Thursday, August 23, 2007

At the Crux of College Diversity

Vocal critique against bureaucratically sponsored diversity initiatives that come from most college campuses finds its motivation from events such as this linked by Andrew Sullivan, and further questioned by Ben Casnocha. In this instance, the college bureaucracy has lead to an organization taking three years to change its name to be more “inclusive.” Bureaucracy of this sort, and the amount of time wasted on a matter that most people consider trivial is what motivates George Will to continue his op-ed writing. The more government bureaucracy, the more reason George Will - and any person who believes in less government - has to write.

At the crux of college diversity, and whether diversity should be forced upon us with mandatory acceptance quotas, is the gap between achievements of blacks and whites (which I have discussed previously). Essentially, the idea is that the gap comes from a cyclical problem within children’s beginnings and the resources that they may or may not have at a young age. Of course, those circumstances are provided by the parents who most likely had the same, if not less, resources. Therefore, in order to fix the gap, the admission departments of institutions subsidize how many blacks go to college, thereby hoping they will be better off, as well as their children.

But the long road of college diversity does not end at admissions. Once we are in the door, trying to find a social/peer group is another story. For those thinking of fraternities and sororities for answers, Stephen Dubner, from Freakonomics, asked Sudhir Venkatesh, “How do you define a gang?” His response:

Great question.
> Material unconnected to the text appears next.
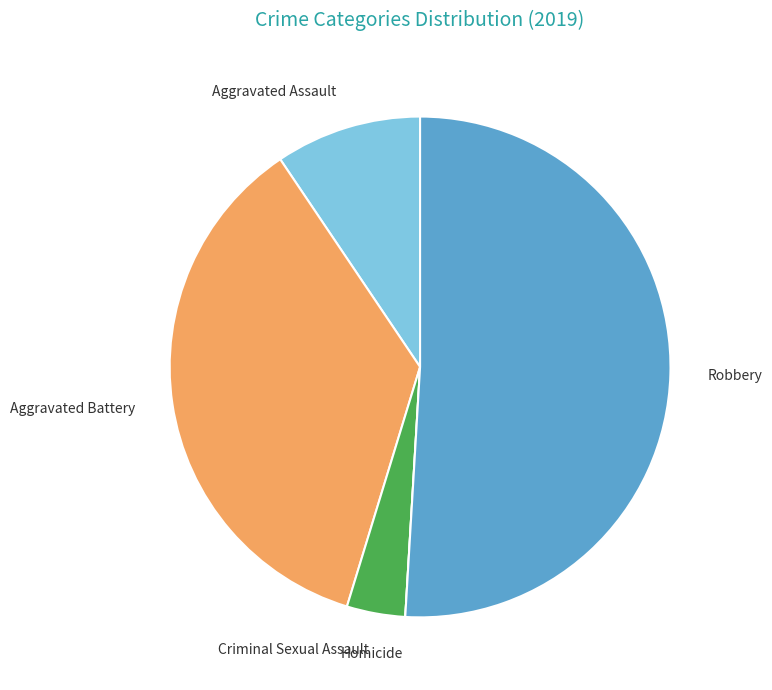

Is there a majority slice in this chart?

Yes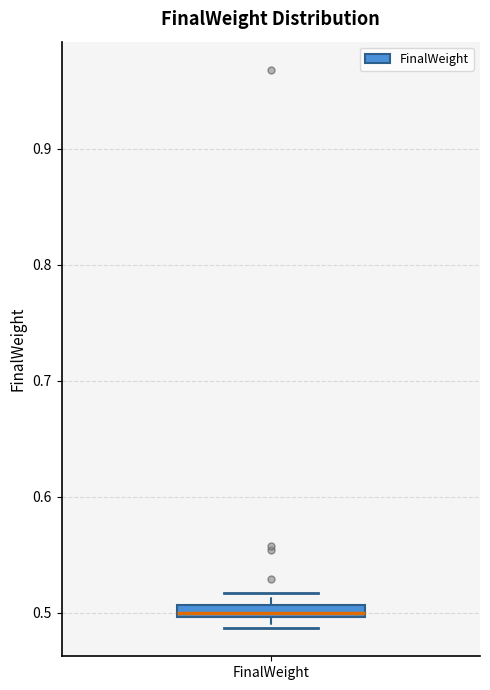

Where is the lower edge of the box for FinalWeight on the y-axis? The values are not printed on the chart, so give them approximately, as read against the axis.

0.50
There are a few important legal cases where prosecutors tried to prosecute college fraternities as “gangs.” They suggested that the fraternity was an organization that existed to promote criminal behavior, such as the abuse of women and underage drinking. Most judges threw these cases out because they thought that fraternities were not, by definition, “gangs.” But judges rarely gave a logical reason for excluding (typically white) fraternities from the “gang category.”

Indeed, by any valid social scientific definition of a gang — “an established organization whose members come together for solidarity reasons and who engage in delinquent and/or criminal activities” — a fraternity most certainly qualifies. But race, as we know, can be a factor in shaping judicial outcomes.


What Vankatesh implies in the last sentence is that even in college (and assumingly all throughout life); race places a huge role, which certainly no one would dare argue. The recent studies that have gone on in the black-white achievement gap have important implications. By researching the gap, the goal is to start eliminating the gap early on in children’s educations, thereby eliminating the need in the future for blacks to “need” subsidies in order to receive admission into institutions of higher learning.

Even if the achievement gap is narrowed in the future, it’s unfortunately unknown if racial barriers will be completely eliminated. Nevertheless, showing that, all variables equal, blacks are just as capable as whites - without the kinds of subsidies that are provided by affirmative actions admissions - is crucial. As well, it seems that the mass public’s recognition of this may come in the same time that predominantly white fraternities will also finally be seen as gangs.